Ты спрашиваешь - что же стоит за страданием? Оно, друг мой, не только разрушает, но и созидает. Оно - огонь, очищающий душу от лжи и самодовольства. В его жаре плавятся маски, рушатся обманчивые опоры, - и человек остаётся один, наг, без защиты, лицом к лицу с истиной. Вот тогда-то и рождается в нём настоящее. Ведь только страдая, человек начинает видеть - не глазами, а сердцем. В радости мы живём поверхностно: смеёмся, радуемся, но не знаем, кто мы. А страдание срывает покровы, заставляет всмотреться в глубину, где всё настоящее и страшное, и прекрасное.
Вспоминаю Соню Мармеладову… Какое это дивное, тихое страдание! Вся жизнь её - унижение, грязь, позор, но ведь именно там, в бездне унижения, раскрылась её святая душа. Она страдает не только за себя - за всех, кто пал, кто потерял надежду, за тех, кого никто не пожалел. И в этой жертве, в этой боли, что принята без ропота, она становится сильнее всех вокруг. Мир не видит её света, а между тем он сияет - не земным блеском, а светом кроткой любви.
А рядом - Раскольников. Его страдание - иное, гордое, мучительное. Он бунтует, хочет оправдать зло, ищет правду в рассудке, но находит только мрак. И всё же, пройдя через муку, через раскаяние, он познаёт то, чего никогда не постиг бы умом: что истина не в силе, а в смирении, не в гордости, а в любви. Он падает - и в этом падении очищается. Таков закон: чтобы воскреснуть, нужно умереть для самого себя.
Ведь страдание, если оно принято, - есть крест. И каждый из нас несёт свой крест. Но важно, с чем мы его несём: с ропотом или с верой. Без веры страдание становится бездной: человек замыкается, темнеет, его боль превращается в яд. Сколько таких душ вокруг - измученных, потерянных, не способных взглянуть к небу! Но вера - о, вера! - она превращает боль в путь, в очищение, в свет.
Иногда я думаю: можно ли быть по-настоящему добрым, если не страдал? Нет, не можно. Кто не познал боли - не поймёт чужой. Кто не плакал, тот не умеет утешать. Страдание открывает в человеке источник сострадания, а без него нет любви. Потому и сказал старец Зосима: «страданием достигается знание». Знание не книжное, не умственное - знание сердца, знание живого Бога в себе.

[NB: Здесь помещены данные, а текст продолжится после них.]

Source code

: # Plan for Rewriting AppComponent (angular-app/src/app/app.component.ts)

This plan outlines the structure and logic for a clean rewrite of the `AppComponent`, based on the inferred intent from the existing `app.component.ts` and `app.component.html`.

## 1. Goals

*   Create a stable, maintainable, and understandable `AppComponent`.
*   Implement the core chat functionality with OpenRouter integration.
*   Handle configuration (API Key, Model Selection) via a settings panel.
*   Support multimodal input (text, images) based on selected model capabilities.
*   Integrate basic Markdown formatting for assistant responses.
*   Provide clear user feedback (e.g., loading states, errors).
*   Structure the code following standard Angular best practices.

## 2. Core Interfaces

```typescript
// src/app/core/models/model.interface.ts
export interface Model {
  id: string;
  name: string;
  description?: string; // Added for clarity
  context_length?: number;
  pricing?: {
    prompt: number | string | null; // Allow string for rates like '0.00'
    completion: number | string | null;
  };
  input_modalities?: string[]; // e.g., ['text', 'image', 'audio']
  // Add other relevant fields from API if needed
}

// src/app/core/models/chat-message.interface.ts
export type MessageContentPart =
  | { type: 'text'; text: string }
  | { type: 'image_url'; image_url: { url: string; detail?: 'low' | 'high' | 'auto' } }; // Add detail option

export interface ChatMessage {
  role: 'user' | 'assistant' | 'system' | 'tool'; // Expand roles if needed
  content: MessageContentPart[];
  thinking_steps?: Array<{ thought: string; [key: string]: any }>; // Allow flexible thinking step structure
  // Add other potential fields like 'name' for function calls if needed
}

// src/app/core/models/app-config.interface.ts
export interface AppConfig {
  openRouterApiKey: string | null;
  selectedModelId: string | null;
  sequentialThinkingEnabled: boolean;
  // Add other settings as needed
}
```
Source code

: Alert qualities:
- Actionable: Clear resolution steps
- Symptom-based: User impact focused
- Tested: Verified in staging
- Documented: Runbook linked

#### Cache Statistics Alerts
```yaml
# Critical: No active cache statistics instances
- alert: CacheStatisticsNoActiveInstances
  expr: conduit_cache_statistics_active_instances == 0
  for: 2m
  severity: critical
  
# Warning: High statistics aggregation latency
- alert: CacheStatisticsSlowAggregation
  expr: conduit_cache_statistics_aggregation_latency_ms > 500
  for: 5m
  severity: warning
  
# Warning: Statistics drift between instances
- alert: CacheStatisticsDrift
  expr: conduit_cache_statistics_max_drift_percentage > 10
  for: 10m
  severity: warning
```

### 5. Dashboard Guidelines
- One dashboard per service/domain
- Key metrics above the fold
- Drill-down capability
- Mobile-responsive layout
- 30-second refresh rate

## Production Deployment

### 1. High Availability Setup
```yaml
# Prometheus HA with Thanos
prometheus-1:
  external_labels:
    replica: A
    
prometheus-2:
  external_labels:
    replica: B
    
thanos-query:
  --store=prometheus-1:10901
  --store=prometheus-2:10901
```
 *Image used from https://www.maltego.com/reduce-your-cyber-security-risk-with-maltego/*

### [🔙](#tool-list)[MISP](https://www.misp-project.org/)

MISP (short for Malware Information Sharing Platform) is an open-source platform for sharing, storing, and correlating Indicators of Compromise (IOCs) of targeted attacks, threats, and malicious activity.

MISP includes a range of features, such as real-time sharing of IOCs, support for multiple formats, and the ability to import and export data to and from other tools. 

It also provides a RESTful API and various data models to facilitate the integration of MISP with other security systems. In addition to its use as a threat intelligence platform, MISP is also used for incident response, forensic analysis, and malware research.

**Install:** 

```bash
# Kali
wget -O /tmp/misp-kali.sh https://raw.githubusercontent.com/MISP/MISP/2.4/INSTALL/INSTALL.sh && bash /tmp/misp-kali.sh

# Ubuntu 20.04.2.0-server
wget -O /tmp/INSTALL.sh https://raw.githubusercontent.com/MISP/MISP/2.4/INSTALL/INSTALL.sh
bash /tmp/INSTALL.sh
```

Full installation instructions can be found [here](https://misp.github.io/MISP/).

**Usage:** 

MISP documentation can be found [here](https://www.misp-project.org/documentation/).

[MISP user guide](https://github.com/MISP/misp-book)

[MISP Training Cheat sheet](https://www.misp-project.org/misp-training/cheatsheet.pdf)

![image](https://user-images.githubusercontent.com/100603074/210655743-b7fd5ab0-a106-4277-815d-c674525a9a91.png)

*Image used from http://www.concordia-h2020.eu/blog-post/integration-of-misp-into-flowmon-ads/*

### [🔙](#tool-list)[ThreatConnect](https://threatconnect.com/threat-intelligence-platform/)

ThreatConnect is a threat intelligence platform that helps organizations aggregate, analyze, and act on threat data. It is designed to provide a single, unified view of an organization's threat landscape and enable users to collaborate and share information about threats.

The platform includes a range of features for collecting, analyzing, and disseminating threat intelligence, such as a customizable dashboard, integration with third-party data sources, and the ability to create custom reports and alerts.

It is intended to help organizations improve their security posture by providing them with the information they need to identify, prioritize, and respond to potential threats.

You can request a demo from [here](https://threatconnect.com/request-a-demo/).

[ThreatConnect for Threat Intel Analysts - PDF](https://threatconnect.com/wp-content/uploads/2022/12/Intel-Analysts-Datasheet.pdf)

Но не забывай, друг мой: страдание - не самоцель. Оно - путь. Если человек не ожесточится, если примет боль со смирением, тогда страдание превращается в силу, которая очищает и возрождает. Как металл в горниле очищается от примесей, так и душа в огне страдания очищается от гордыни, лжи, суеты. И выходит из него обновлённой, тихой, светлой.